_Action item_
All that should be output is the block of lines below from the line with "Episcopal para a Vida e a Família da" to the line with "entidade – que deixaram de ser abortadas", both included, exactly as written.

_Dataset records_
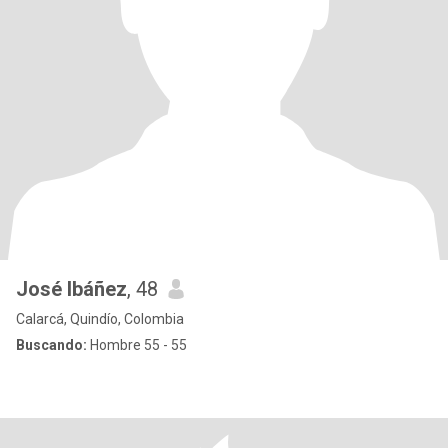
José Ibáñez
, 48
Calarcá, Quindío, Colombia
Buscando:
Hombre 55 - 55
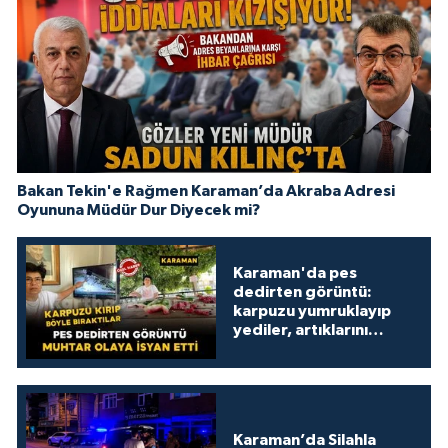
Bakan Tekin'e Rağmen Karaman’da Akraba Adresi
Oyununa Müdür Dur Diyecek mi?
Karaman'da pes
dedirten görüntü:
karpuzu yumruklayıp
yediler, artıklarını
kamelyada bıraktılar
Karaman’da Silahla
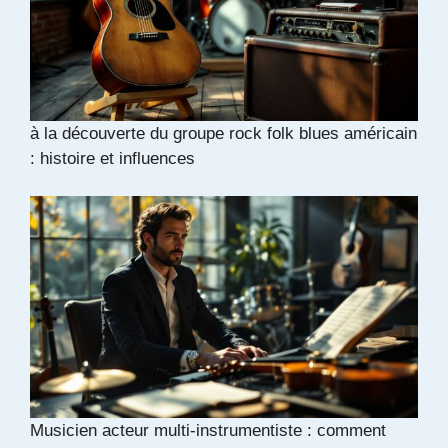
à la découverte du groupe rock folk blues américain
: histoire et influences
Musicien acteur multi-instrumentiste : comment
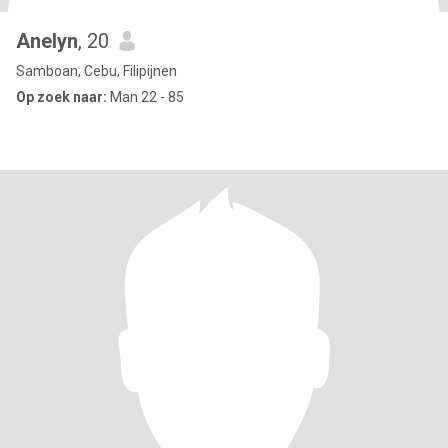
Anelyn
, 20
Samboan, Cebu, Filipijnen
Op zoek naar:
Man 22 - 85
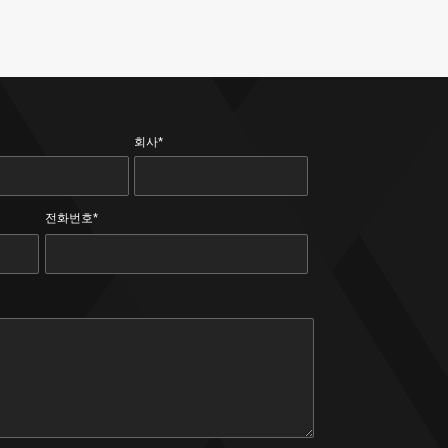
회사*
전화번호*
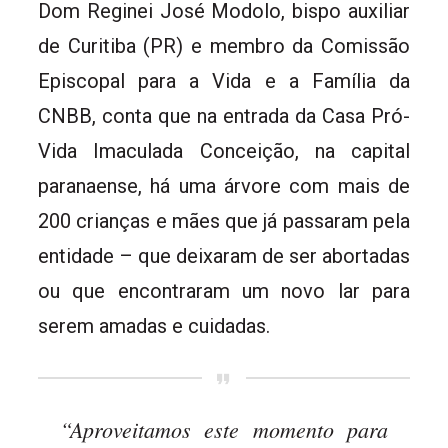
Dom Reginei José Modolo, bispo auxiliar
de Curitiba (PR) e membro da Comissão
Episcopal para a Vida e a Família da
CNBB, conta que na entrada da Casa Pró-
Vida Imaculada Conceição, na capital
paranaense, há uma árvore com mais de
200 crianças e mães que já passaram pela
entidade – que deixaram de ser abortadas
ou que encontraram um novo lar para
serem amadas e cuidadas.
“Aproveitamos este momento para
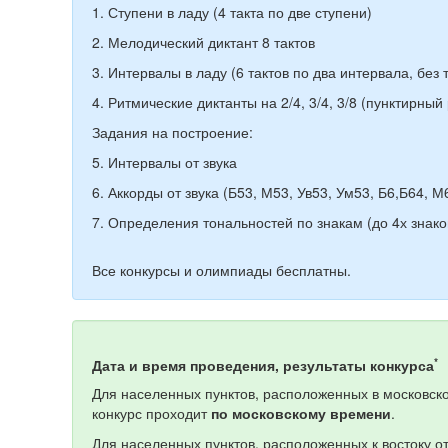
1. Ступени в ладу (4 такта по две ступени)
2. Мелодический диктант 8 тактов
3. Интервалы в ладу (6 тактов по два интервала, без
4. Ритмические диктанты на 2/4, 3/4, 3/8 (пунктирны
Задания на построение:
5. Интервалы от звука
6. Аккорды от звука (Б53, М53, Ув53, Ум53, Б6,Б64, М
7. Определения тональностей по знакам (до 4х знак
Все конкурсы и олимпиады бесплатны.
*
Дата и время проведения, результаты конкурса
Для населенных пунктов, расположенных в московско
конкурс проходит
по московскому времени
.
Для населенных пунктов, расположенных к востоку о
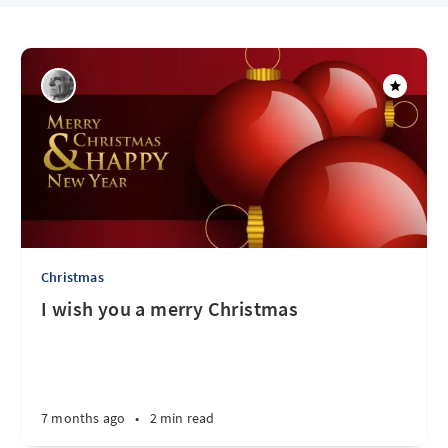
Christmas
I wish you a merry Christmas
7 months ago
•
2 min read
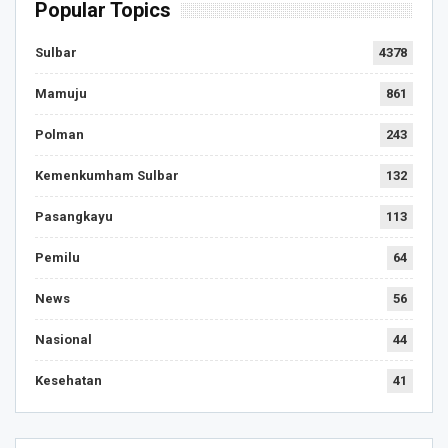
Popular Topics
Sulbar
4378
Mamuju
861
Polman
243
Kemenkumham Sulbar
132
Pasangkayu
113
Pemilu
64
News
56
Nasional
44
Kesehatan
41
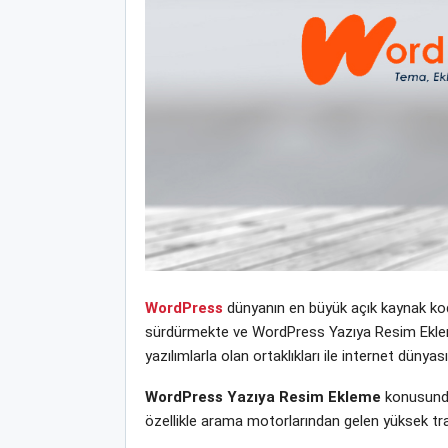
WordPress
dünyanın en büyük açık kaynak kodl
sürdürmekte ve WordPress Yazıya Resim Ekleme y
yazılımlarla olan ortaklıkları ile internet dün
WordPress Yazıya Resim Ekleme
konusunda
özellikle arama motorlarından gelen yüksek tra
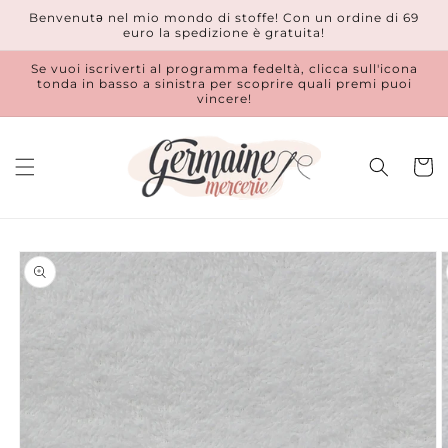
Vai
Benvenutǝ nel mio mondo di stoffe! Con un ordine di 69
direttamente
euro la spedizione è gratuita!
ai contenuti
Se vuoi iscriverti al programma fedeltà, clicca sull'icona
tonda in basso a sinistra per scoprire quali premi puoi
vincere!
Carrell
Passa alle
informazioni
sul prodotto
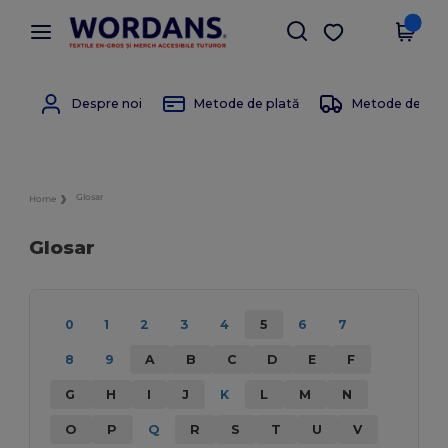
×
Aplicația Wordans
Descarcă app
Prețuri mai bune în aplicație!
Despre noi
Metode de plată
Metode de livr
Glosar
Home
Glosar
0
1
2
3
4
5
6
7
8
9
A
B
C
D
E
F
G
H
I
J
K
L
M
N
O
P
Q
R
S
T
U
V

* * *

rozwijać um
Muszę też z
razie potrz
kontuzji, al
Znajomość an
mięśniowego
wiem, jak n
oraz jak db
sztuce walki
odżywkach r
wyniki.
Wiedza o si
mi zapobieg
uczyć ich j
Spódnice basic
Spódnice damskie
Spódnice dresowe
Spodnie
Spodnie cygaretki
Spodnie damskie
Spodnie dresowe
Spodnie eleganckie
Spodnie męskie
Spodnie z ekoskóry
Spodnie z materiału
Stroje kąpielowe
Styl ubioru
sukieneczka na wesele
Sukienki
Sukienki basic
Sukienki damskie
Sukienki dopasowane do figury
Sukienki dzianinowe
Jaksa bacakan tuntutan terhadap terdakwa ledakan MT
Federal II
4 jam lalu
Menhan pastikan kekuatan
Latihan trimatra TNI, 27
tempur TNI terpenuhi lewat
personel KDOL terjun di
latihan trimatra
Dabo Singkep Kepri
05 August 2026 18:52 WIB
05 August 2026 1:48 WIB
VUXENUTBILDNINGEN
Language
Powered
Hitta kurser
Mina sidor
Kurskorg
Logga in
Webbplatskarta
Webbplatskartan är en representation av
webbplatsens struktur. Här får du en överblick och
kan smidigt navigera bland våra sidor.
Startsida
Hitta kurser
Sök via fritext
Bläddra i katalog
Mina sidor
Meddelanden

--

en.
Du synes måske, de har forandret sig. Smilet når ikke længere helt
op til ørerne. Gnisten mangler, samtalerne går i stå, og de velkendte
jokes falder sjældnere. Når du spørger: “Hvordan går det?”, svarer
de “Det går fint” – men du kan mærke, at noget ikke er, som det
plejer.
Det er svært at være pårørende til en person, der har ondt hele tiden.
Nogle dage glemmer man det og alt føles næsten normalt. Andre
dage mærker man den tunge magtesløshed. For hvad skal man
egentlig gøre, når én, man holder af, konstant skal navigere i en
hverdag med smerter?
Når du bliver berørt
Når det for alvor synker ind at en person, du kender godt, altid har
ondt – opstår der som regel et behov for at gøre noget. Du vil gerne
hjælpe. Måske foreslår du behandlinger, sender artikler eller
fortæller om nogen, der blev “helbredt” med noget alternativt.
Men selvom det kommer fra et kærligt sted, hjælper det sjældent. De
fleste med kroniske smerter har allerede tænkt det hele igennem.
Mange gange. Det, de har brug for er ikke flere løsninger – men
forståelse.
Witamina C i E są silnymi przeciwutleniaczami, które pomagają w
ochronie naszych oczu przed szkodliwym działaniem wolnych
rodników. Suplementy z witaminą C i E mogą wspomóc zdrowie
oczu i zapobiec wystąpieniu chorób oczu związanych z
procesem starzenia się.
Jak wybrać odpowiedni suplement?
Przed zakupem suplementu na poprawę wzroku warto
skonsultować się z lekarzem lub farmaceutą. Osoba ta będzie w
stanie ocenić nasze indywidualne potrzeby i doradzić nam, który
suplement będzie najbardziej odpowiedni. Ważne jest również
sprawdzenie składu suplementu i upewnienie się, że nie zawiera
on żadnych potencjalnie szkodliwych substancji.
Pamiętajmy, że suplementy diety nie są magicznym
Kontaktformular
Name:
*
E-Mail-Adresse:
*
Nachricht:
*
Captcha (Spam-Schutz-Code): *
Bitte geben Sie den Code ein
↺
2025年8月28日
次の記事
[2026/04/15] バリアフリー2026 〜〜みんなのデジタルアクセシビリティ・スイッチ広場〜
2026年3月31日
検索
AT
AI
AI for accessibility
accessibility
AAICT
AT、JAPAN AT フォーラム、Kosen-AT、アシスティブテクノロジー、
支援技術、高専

_Result of the exercise_
Episcopal para a Vida e a Família da
CNBB, conta que na entrada da Casa Pró-
Vida Imaculada Conceição, na capital
paranaense, há uma árvore com mais de
200 crianças e mães que já passaram pela
entidade – que deixaram de ser abortadas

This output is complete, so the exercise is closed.